Because health-care delivery and immunization programs are provincially administered, national averages can obscure substantial regional variation. Differences in demographics, resources and program implementation across provinces make it valuable to examine HPV vaccine coverage at the provincial level, even though provinces have different reporting standards.
No province has yet reached the 90 per cent target set by the Canadian Partnership Against Cancer and the National Advisory Committee on Immunization, although a few are approaching it. Based on the most recent 2024 data, Quebec reports approximately 81 per cent coverage among students vaccinated in Grade 4. Nova Scotia has a vaccine coverage rate of 79 per cent of 17-year-olds fully vaccinated.
According to the most recent data from 2023 and 2024, Prince Edward Island reports a 74.6 per cent vaccination rate among Grade 6 students. Alberta has fully vaccinated 74 per cent of 17-year-olds, while Manitoba reports 73 per cent coverage in the same age group. British Columbia’s coverage is slightly lower, at 72.8 per cent among Grade 9 students.
Ontario, however, significantly trails the other provinces, likely contributing to the lower national average. Data from the 2024-2025 school year indicate that only 57 per cent of 17-year-olds in Ontario are fully vaccinated.
Vaccine coverage data from Newfoundland and Labrador and Saskatchewan are not included in this analysis, as the most recent publicly available data for these provinces date back to 2019 and 2018, respectively. Similarly, coverage data from the three territories are unavailable, due to the absence of publicly reported figures.
With a clearer picture of current HPV vaccine coverage, all provinces should prioritize efforts and resources to achieve the 90 per cent target.
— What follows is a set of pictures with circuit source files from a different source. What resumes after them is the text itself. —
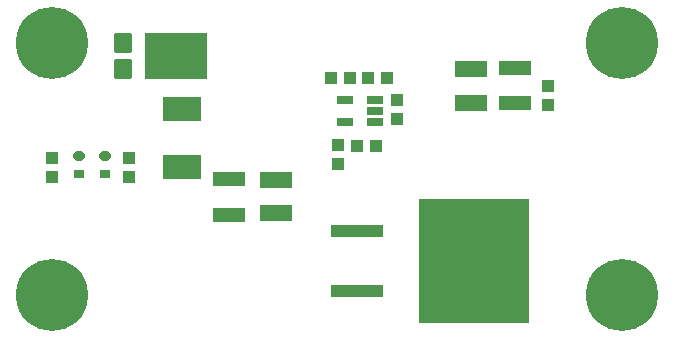
<source format=gts>
G04*
G04 #@! TF.GenerationSoftware,Altium Limited,Altium Designer,20.0.2 (26)*
G04*
G04 Layer_Color=8388736*
%FSLAX25Y25*%
%MOIN*%
G70*
G01*
G75*
%ADD27R,0.04331X0.03937*%
%ADD28R,0.03937X0.04331*%
%ADD29R,0.37008X0.41339*%
%ADD30R,0.17717X0.04134*%
%ADD31R,0.05512X0.02756*%
%ADD32R,0.12795X0.08110*%
%ADD33R,0.03740X0.03150*%
G04:AMPARAMS|DCode=34|XSize=37.4mil|YSize=31.5mil|CornerRadius=0mil|HoleSize=0mil|Usage=FLASHONLY|Rotation=0.000|XOffset=0mil|YOffset=0mil|HoleType=Round|Shape=Octagon|*
%AMOCTAGOND34*
4,1,8,0.01870,-0.00787,0.01870,0.00787,0.01083,0.01575,-0.01083,0.01575,-0.01870,0.00787,-0.01870,-0.00787,-0.01083,-0.01575,0.01083,-0.01575,0.01870,-0.00787,0.0*
%
%ADD34OCTAGOND34*%

%ADD35R,0.20709X0.15354*%
G04:AMPARAMS|DCode=36|XSize=66.93mil|YSize=60.63mil|CornerRadius=9.06mil|HoleSize=0mil|Usage=FLASHONLY|Rotation=90.000|XOffset=0mil|YOffset=0mil|HoleType=Round|Shape=RoundedRectangle|*
%AMROUNDEDRECTD36*
21,1,0.06693,0.04252,0,0,90.0*
21,1,0.04882,0.06063,0,0,90.0*
1,1,0.01811,0.02126,0.02441*
1,1,0.01811,0.02126,-0.02441*
1,1,0.01811,-0.02126,-0.02441*
1,1,0.01811,-0.02126,0.02441*
%
%ADD36ROUNDEDRECTD36*%
%ADD37R,0.10827X0.05512*%
%ADD38R,0.11024X0.04921*%
%ADD39C,0.24016*%
%ADD40C,0.01968*%
D27*
X19685Y73622D02*
D03*
Y79921D02*
D03*
X45276Y73622D02*
D03*
Y79921D02*
D03*
X134800Y99250D02*
D03*
Y92950D02*
D03*
X185039Y103937D02*
D03*
Y97638D02*
D03*
X115000Y84250D02*
D03*
Y77950D02*
D03*
D28*
X131405Y106649D02*
D03*
X125106D02*
D03*
X112606D02*
D03*
X118905D02*
D03*
X121350Y84000D02*
D03*
X127650D02*
D03*
D29*
X160400Y45700D02*
D03*
D30*
X121227Y35700D02*
D03*
Y55700D02*
D03*
D31*
X127176Y91909D02*
D03*
Y95649D02*
D03*
Y99389D02*
D03*
X117334D02*
D03*
Y91909D02*
D03*
D32*
X62992Y96260D02*
D03*
Y76968D02*
D03*
D33*
X28500Y74606D02*
D03*
X37402D02*
D03*
D34*
X28500Y80709D02*
D03*
X37402D02*
D03*
D35*
X61102Y113917D02*
D03*
D36*
X43307Y109724D02*
D03*
Y118110D02*
D03*
D37*
X159449Y98425D02*
D03*
Y109449D02*
D03*
X94488Y61516D02*
D03*
Y72539D02*
D03*
D38*
X173967Y109941D02*
D03*
Y98130D02*
D03*
X78740Y72835D02*
D03*
Y61024D02*
D03*
D39*
X209700Y34300D02*
D03*
Y118110D02*
D03*
X19685Y34300D02*
D03*
Y118110D02*
D03*
D40*
X175197Y62992D02*
D03*
X143701Y27559D02*
D03*
X147638D02*
D03*
X175197Y59055D02*
D03*
Y55118D02*
D03*
Y51181D02*
D03*
Y47244D02*
D03*
Y43307D02*
D03*
Y39370D02*
D03*
Y35433D02*
D03*
Y31496D02*
D03*
Y27559D02*
D03*
X159449D02*
D03*
X155512D02*
D03*
X151575D02*
D03*
X163386D02*
D03*
Y31496D02*
D03*
Y35433D02*
D03*
Y39370D02*
D03*
Y43307D02*
D03*
X167323D02*
D03*
Y39370D02*
D03*
Y35433D02*
D03*
Y31496D02*
D03*
Y27559D02*
D03*
X171260Y43307D02*
D03*
Y39370D02*
D03*
Y35433D02*
D03*
Y31496D02*
D03*
Y27559D02*
D03*
X163386Y47244D02*
D03*
Y51181D02*
D03*
Y55118D02*
D03*
Y59055D02*
D03*
Y62992D02*
D03*
X167323D02*
D03*
Y59055D02*
D03*
Y55118D02*
D03*
Y51181D02*
D03*
Y47244D02*
D03*
X171260Y62992D02*
D03*
Y59055D02*
D03*
Y55118D02*
D03*
Y51181D02*
D03*
Y47244D02*
D03*
X143701Y39370D02*
D03*
X147638D02*
D03*
X151575D02*
D03*
X155512D02*
D03*
X159449D02*
D03*
Y35433D02*
D03*
X155512D02*
D03*
X151575D02*
D03*
X147638D02*
D03*
X143701D02*
D03*
X159449Y31496D02*
D03*
X155512D02*
D03*
X151575D02*
D03*
X147638D02*
D03*
X143701D02*
D03*
Y51181D02*
D03*
X147638D02*
D03*
X151575D02*
D03*
X155512D02*
D03*
X159449D02*
D03*
Y47244D02*
D03*
X155512D02*
D03*
X151575D02*
D03*
X147638D02*
D03*
X143701D02*
D03*
X159449Y43307D02*
D03*
X155512D02*
D03*
X151575D02*
D03*
X147638D02*
D03*
X143701D02*
D03*
Y62992D02*
D03*
X147638D02*
D03*
X151575D02*
D03*
X155512D02*
D03*
X159449D02*
D03*
Y59055D02*
D03*
X155512D02*
D03*
X151575D02*
D03*
X147638D02*
D03*
X143701D02*
D03*
X159449Y55118D02*
D03*
X155512D02*
D03*
X151575D02*
D03*
X147638D02*
D03*
X143701D02*
D03*
X53150Y110236D02*
D03*
X57087D02*
D03*
X61024D02*
D03*
X64961D02*
D03*
X68898D02*
D03*
X53150Y114173D02*
D03*
X57087D02*
D03*
X61024D02*
D03*
X64961D02*
D03*
X68898D02*
D03*
Y118110D02*
D03*
X64961D02*
D03*
X61024D02*
D03*
X57087D02*
D03*
X53150D02*
D03*
M02*

</source>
For provinces currently around 70 per cent, investments should nonetheless be made to reach at least 80 per cent, providing a stronger level of population protection.
Provinces should also coordinate around a uniform reporting standard, even if additional age groups are reported according to local schedules. Consistent benchmarks would enable meaningful comparisons and strengthen accountability.
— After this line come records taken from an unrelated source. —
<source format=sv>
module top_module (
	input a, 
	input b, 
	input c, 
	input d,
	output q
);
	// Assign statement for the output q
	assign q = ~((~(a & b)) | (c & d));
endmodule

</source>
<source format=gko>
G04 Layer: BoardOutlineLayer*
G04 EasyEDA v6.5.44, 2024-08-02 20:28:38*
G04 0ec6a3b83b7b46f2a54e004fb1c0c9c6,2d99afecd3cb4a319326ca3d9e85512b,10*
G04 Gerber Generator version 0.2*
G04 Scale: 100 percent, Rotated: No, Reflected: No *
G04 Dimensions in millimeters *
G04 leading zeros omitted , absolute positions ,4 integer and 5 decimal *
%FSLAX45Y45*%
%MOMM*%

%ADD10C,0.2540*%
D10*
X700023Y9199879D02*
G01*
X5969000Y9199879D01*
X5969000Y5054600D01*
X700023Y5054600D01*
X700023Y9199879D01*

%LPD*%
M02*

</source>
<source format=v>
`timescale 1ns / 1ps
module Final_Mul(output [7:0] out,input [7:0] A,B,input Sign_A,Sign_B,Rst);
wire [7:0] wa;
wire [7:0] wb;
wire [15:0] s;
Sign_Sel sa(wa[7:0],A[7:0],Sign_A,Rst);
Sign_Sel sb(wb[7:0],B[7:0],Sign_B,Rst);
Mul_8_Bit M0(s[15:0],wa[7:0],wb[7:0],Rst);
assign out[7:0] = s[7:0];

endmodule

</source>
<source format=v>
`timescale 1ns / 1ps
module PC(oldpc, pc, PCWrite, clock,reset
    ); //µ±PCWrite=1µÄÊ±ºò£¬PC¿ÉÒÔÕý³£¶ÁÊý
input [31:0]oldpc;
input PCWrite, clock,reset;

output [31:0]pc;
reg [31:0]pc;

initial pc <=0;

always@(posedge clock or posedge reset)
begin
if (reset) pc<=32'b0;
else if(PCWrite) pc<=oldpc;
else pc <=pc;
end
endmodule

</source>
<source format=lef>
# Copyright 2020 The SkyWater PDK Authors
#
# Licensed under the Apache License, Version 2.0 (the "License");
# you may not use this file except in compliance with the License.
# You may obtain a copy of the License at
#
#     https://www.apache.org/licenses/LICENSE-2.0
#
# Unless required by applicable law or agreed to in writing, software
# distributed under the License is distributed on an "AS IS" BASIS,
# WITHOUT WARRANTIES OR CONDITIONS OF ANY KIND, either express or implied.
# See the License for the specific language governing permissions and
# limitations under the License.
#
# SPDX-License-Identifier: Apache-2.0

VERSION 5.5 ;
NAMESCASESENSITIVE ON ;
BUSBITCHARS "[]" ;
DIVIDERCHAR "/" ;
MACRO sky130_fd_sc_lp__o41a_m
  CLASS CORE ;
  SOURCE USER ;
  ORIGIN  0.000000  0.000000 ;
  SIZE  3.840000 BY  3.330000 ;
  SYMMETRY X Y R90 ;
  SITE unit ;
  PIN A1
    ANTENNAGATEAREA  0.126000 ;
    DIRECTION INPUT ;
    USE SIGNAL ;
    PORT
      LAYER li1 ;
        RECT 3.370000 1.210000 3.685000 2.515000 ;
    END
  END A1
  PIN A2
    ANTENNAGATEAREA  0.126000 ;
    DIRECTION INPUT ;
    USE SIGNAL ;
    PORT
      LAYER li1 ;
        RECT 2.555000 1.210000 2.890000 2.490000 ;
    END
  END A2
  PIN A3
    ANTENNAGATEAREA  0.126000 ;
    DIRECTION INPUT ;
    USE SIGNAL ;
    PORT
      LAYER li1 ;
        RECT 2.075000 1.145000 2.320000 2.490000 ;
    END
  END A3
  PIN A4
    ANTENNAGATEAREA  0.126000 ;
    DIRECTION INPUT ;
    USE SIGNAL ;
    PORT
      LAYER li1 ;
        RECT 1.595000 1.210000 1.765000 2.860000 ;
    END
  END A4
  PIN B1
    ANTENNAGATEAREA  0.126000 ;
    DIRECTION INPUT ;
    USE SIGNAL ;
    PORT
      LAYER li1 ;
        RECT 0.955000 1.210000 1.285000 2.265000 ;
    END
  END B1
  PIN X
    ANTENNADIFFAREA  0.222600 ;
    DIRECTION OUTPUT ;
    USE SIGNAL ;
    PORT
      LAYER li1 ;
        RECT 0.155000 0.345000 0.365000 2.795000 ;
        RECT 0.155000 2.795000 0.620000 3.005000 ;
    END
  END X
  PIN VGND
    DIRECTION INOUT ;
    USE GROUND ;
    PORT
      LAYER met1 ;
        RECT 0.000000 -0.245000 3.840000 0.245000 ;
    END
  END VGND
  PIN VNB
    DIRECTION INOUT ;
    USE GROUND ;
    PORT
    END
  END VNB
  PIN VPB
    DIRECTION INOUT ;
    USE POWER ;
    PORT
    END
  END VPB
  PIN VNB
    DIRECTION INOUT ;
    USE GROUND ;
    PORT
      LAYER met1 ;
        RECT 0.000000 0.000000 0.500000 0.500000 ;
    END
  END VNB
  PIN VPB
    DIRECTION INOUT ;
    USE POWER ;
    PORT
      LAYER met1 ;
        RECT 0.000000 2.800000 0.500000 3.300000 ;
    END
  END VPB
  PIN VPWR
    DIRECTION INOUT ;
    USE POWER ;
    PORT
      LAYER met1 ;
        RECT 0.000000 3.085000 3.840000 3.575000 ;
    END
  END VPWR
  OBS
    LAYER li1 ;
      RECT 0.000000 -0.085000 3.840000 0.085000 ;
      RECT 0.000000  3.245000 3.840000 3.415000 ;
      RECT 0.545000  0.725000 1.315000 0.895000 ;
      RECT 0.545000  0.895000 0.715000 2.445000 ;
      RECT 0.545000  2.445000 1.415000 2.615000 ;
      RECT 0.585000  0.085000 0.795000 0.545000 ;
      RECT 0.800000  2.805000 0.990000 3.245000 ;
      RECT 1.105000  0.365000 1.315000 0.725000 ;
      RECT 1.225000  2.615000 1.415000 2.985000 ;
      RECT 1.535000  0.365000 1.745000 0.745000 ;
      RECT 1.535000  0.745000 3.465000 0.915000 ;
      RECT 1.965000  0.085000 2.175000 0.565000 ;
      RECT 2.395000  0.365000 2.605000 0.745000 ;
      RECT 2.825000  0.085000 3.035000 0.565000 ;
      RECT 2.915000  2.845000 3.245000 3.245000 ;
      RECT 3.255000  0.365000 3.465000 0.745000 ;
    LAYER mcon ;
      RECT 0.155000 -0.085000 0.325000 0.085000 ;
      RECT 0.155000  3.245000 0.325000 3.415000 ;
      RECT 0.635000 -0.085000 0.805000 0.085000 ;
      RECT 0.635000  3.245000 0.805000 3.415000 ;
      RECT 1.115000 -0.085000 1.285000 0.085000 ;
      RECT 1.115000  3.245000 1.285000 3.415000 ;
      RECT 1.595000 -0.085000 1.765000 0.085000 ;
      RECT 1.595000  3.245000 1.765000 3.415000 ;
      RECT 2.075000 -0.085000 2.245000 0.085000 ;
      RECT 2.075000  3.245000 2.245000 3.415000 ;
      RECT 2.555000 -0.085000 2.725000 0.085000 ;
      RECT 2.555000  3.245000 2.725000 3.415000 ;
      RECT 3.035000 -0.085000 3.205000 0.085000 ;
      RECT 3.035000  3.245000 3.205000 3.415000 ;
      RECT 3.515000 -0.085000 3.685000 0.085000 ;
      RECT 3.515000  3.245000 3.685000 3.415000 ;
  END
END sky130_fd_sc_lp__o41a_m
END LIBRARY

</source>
Where provinces report coverage at a regional level, efforts should be directed toward closing existing inequities. Among provinces with regional data, Quebec shows relatively little variation, with Nunavik as the primary outlier. Coverage is less consistent in British Columbia, where regions such as the Northeast (48.3 per cent) and Kootenay Boundary (56.9 per cent) fall well below the provincial average. Ontario displays similar disparities: large urban centres including Hamilton (39.6 per cent), Toronto (46.7 per cent), and Ottawa (45 per cent) lag the provincial average. Alberta also demonstrates striking gaps, with some rural reporting coverage far below the provincial average. These disparities underscore the need for provincial public health agencies to allocate resources strategically to reduce inequities.
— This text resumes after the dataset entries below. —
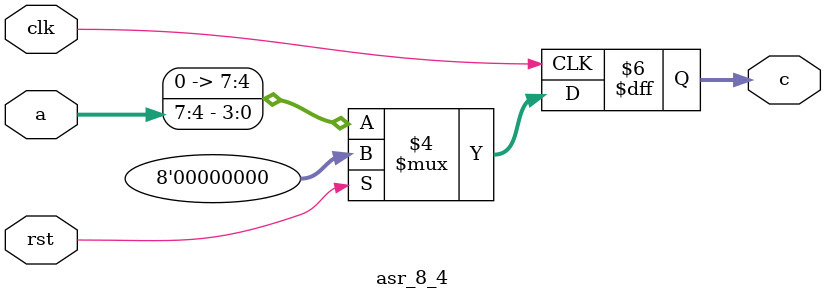
<source format=v>
module asr_8_4(
    a,
    c,
    clk,
    rst
);

input [7:0] a;
input clk, rst;
output [7:0] c;

always @ ( posedge clk )
begin
    case(rst)
        0: c = a >>> 4;
        default: c = 0;
    endcase
end

endmodule

</source>
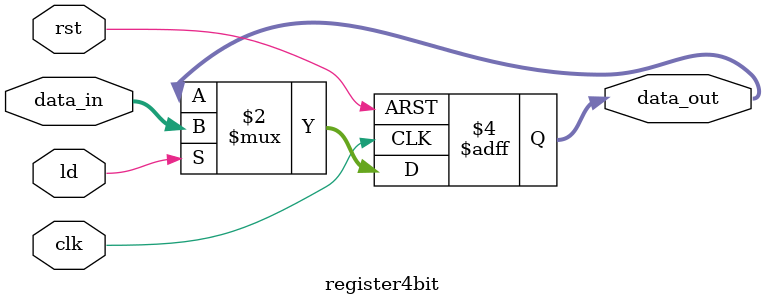
<source format=v>
module register4bit (clk, rst, ld, data_in, data_out);
    input clk, rst, ld;
    input[3:0] data_in;
    output reg[3:0] data_out;
    always @(posedge clk or posedge rst) begin
        if (rst)
            data_out <= 4'b0000;
        else if(ld)
            data_out <= data_in;
    end
endmodule
</source>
It is critical for federal and provincial policymakers to act decisively to achieve public health goals, particularly in light of a concerning decline in HPV vaccine coverage. Coverage has alarmingly dropped from 74.3 per cent in 2020, largely due to disruptions in school-based vaccination programs caused by the COVID-19 pandemic. This decline reflects an international trend. But the persistence of lower coverage today suggests that passive recovery is unlikely.
Urgent action is required to halt this downward trend before it undermines two decades of progress since HPV vaccination became available in 2006.
The stakes are high: Canada’s public health system recently lost measles elimination status, a reminder that even well-established prevention programs can be vulnerable when efforts falter.